I think if you look at my early New York work you will find a similar emotional tone, this is more about me perhaps and is not meant to be a report about Cuba. I am interested that each photograph should work as a single entity on its own, this is crucial in my work. I am looking to transcend the moment in search of the eternalness of that moment, that is the paradox of photography that fascinates me.

How does this work fit into your overall body of work? It seems like such a departure from your sculptural collages and nudes.

As you know, Jim, I took off several years from photography to study academic drawing and then painting and plastic space.... I look at paintings as much or more than photography. I bring this up as you might have noticed a stronger sense of formalism in this work. For me this is not a departure, but an exercise in honing my skills. For example, especially in my collages there must be a very strong formal and initial structural quality, or the piece does not work. I have been working for the past month now on a very difficult mural photo collage using multiple images. But at the base of this collage was an initial image that worked as a photograph. There is no escaping this. A photographic composition must work as an abstraction first for me. Then I can fill in the details. That is what I did in Cuba, and what I do in the studio is not different.

However, in my studio I work against a very simple background. This forces me to deal directly with the spirit and emotional world of the model which is my interest. So as much as possible I want to eliminate all of the inessentials to bring me into a more direct relationship with the subject, with truth.

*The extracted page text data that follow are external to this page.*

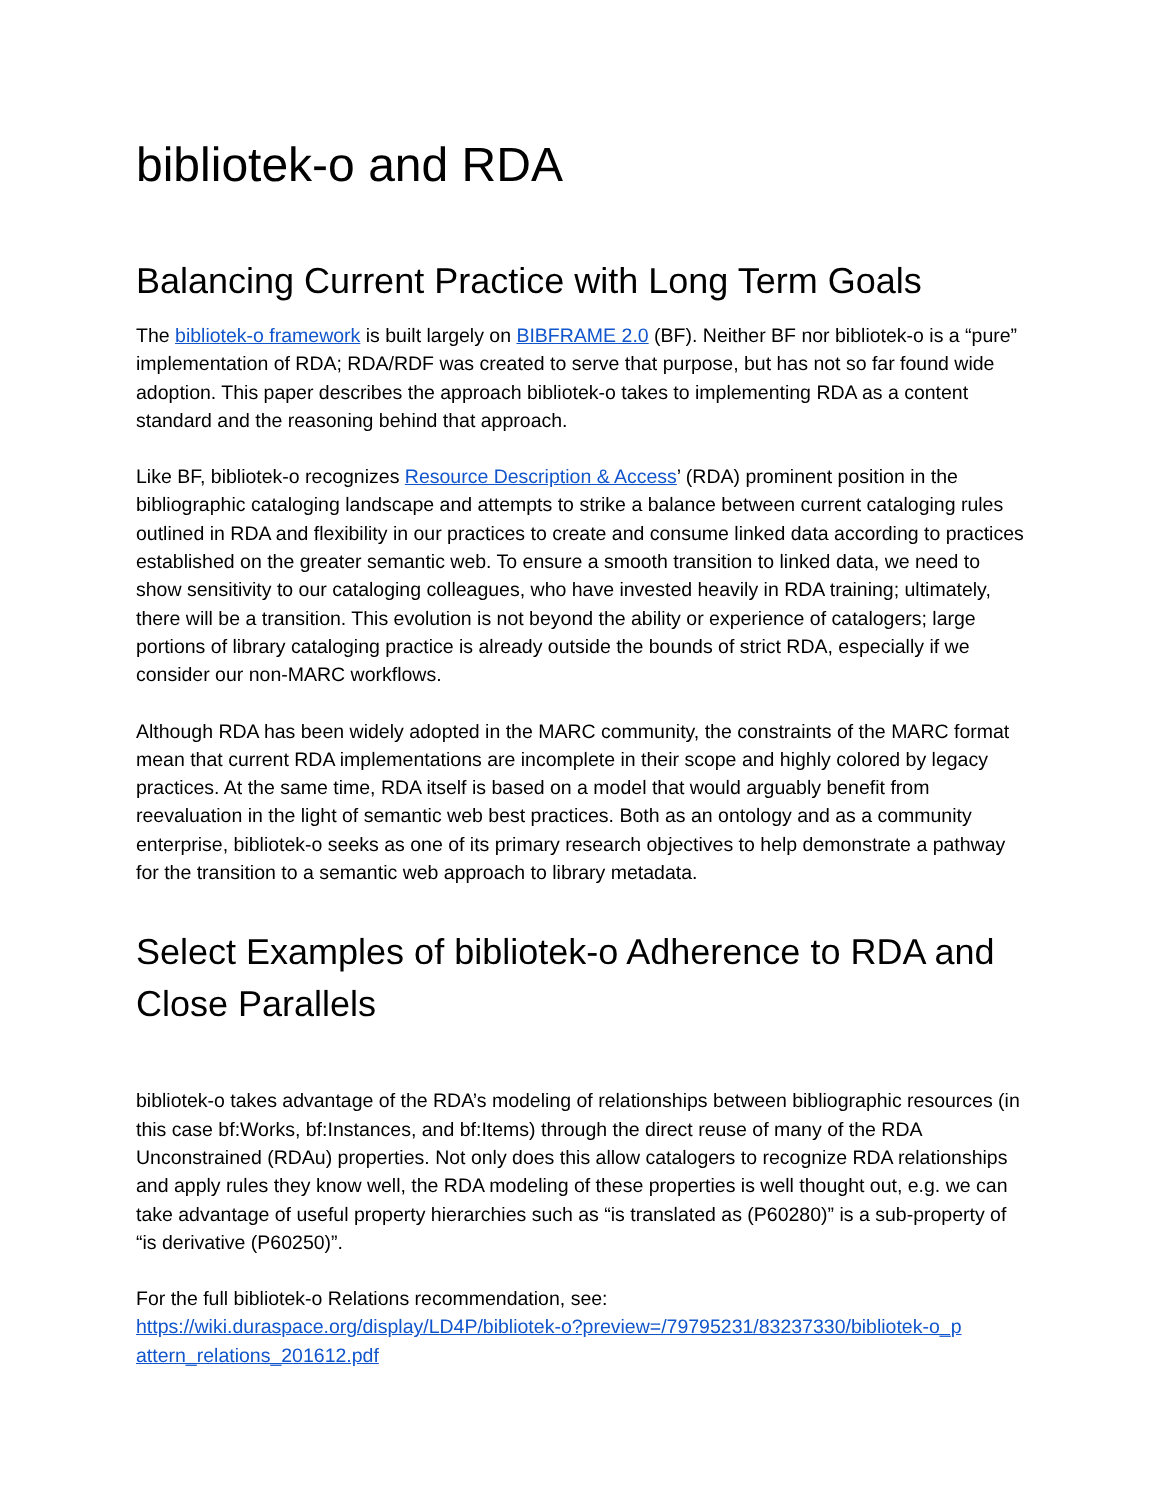bibliotek-o and RDA
Balancing Current Practice with Long Term Goals
The bibliotek-o framework is built largely on BIBFRAME 2.0 (BF). Neither BF nor bibliotek-o is a “pure” implementation of RDA; RDA/RDF was created to serve that purpose, but has not so far found wide adoption. This paper describes the approach bibliotek-o takes to implementing RDA as a content standard and the reasoning behind that approach.
Like BF, bibliotek-o recognizes Resource Description & Access’ (RDA) prominent position in the bibliographic cataloging landscape and attempts to strike a balance between current cataloging rules outlined in RDA and flexibility in our practices to create and consume linked data according to practices established on the greater semantic web. To ensure a smooth transition to linked data, we need to show sensitivity to our cataloging colleagues, who have invested heavily in RDA training; ultimately, there will be a transition. This evolution is not beyond the ability or experience of catalogers; large portions of library cataloging practice is already outside the bounds of strict RDA, especially if we consider our non-MARC workflows.
Although RDA has been widely adopted in the MARC community, the constraints of the MARC format mean that current RDA implementations are incomplete in their scope and highly colored by legacy practices. At the same time, RDA itself is based on a model that would arguably benefit from reevaluation in the light of semantic web best practices. Both as an ontology and as a community enterprise, bibliotek-o seeks as one of its primary research objectives to help demonstrate a pathway for the transition to a semantic web approach to library metadata.
Select Examples of bibliotek-o Adherence to RDA and Close Parallels
bibliotek-o takes advantage of the RDA’s modeling of relationships between bibliographic resources (in this case bf:Works, bf:Instances, and bf:Items) through the direct reuse of many of the RDA Unconstrained (RDAu) properties. Not only does this allow catalogers to recognize RDA relationships and apply rules they know well, the RDA modeling of these properties is well thought out, e.g. we can take advantage of useful property hierarchies such as “is translated as (P60280)” is a sub-property of “is derivative (P60250)”.
For the full bibliotek-o Relations recommendation, see:
https://wiki.duraspace.org/display/LD4P/bibliotek-o?preview=/79795231/83237330/bibliotek-o_p attern_relations_201612.pdf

This is why photographing on the street is extremely challenging and difficult. Because there is so much going on out of your control than you have in the studio... However that being said, the work I do in the studio informs and strengthens my street work and the reverse. My studio images have changed this year as a result of my Cuban work. So for me there is no departure whatsoever.... In fact this is precisely why I became a photographer. It affords me the possibility to explore the exterior and interior worlds and the relationship of one to the other. I have always loved the street equally as much as I love working in the studio. And I shall continue to work in both manners. It’s all the same really, just different subject matter. I am still working from my guts, heart and soul.

Printing is like jazz for me. I won’t know until they are printed and each print in the edition will have its own quality. Do you think Thelonius Monk ever played one song the same way every time he recorded it? No way.